→ TASK REQUIREMENTS: Once you find the line containing "fruit bowl: present" in the data below, copy it and each following line exactly, up to and including the line containing "candle holder: none", and nothing else.

→ RECORDS TO USE:
################
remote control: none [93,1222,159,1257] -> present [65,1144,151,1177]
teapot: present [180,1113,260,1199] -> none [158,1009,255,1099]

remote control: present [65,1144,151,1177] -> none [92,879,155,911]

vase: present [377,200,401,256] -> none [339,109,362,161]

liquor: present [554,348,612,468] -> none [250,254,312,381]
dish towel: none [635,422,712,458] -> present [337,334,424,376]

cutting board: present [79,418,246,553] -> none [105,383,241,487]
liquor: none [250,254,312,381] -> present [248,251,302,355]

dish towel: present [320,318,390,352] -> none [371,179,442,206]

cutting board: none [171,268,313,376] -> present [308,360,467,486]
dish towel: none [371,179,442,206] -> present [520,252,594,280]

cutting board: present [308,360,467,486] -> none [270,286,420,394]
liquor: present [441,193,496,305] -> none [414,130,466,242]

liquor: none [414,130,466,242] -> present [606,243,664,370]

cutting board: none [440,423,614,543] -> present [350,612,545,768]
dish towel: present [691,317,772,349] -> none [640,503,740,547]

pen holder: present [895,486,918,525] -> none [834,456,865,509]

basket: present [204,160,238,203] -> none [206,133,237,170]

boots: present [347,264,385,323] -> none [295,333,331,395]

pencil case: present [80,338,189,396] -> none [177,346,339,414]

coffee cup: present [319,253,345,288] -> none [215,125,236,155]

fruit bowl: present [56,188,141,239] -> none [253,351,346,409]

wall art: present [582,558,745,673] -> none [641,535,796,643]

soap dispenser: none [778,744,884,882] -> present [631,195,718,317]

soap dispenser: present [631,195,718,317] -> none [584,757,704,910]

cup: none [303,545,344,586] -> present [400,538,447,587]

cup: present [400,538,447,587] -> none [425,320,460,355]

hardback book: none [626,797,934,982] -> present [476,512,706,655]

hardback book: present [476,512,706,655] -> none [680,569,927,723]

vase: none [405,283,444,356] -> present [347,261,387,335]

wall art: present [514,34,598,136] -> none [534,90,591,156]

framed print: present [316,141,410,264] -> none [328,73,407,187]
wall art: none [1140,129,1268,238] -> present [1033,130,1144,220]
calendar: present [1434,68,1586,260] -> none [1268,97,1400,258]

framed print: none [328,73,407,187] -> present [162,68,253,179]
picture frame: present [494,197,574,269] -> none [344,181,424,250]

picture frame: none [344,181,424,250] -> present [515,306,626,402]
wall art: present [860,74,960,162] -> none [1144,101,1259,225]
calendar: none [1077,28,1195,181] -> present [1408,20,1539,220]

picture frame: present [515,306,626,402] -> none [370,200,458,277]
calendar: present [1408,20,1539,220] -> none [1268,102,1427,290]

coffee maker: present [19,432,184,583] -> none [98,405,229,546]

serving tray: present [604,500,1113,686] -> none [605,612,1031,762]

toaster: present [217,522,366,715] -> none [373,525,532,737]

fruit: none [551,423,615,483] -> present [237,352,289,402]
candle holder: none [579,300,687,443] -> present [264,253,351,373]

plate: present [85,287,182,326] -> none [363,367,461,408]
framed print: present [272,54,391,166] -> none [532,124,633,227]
################
→ RESULT OF THIS EXERCISE:
fruit bowl: present [56,188,141,239] -> none [253,351,346,409]

wall art: present [582,558,745,673] -> none [641,535,796,643]

soap dispenser: none [778,744,884,882] -> present [631,195,718,317]

soap dispenser: present [631,195,718,317] -> none [584,757,704,910]

cup: none [303,545,344,586] -> present [400,538,447,587]

cup: present [400,538,447,587] -> none [425,320,460,355]

hardback book: none [626,797,934,982] -> present [476,512,706,655]

hardback book: present [476,512,706,655] -> none [680,569,927,723]

vase: none [405,283,444,356] -> present [347,261,387,335]

wall art: present [514,34,598,136] -> none [534,90,591,156]

framed print: present [316,141,410,264] -> none [328,73,407,187]
wall art: none [1140,129,1268,238] -> present [1033,130,1144,220]
calendar: present [1434,68,1586,260] -> none [1268,97,1400,258]

framed print: none [328,73,407,187] -> present [162,68,253,179]
picture frame: present [494,197,574,269] -> none [344,181,424,250]

picture frame: none [344,181,424,250] -> present [515,306,626,402]
wall art: present [860,74,960,162] -> none [1144,101,1259,225]
calendar: none [1077,28,1195,181] -> present [1408,20,1539,220]

picture frame: present [515,306,626,402] -> none [370,200,458,277]
calendar: present [1408,20,1539,220] -> none [1268,102,1427,290]

coffee maker: present [19,432,184,583] -> none [98,405,229,546]

serving tray: present [604,500,1113,686] -> none [605,612,1031,762]

toaster: present [217,522,366,715] -> none [373,525,532,737]

fruit: none [551,423,615,483] -> present [237,352,289,402]
candle holder: none [579,300,687,443] -> present [264,253,351,373]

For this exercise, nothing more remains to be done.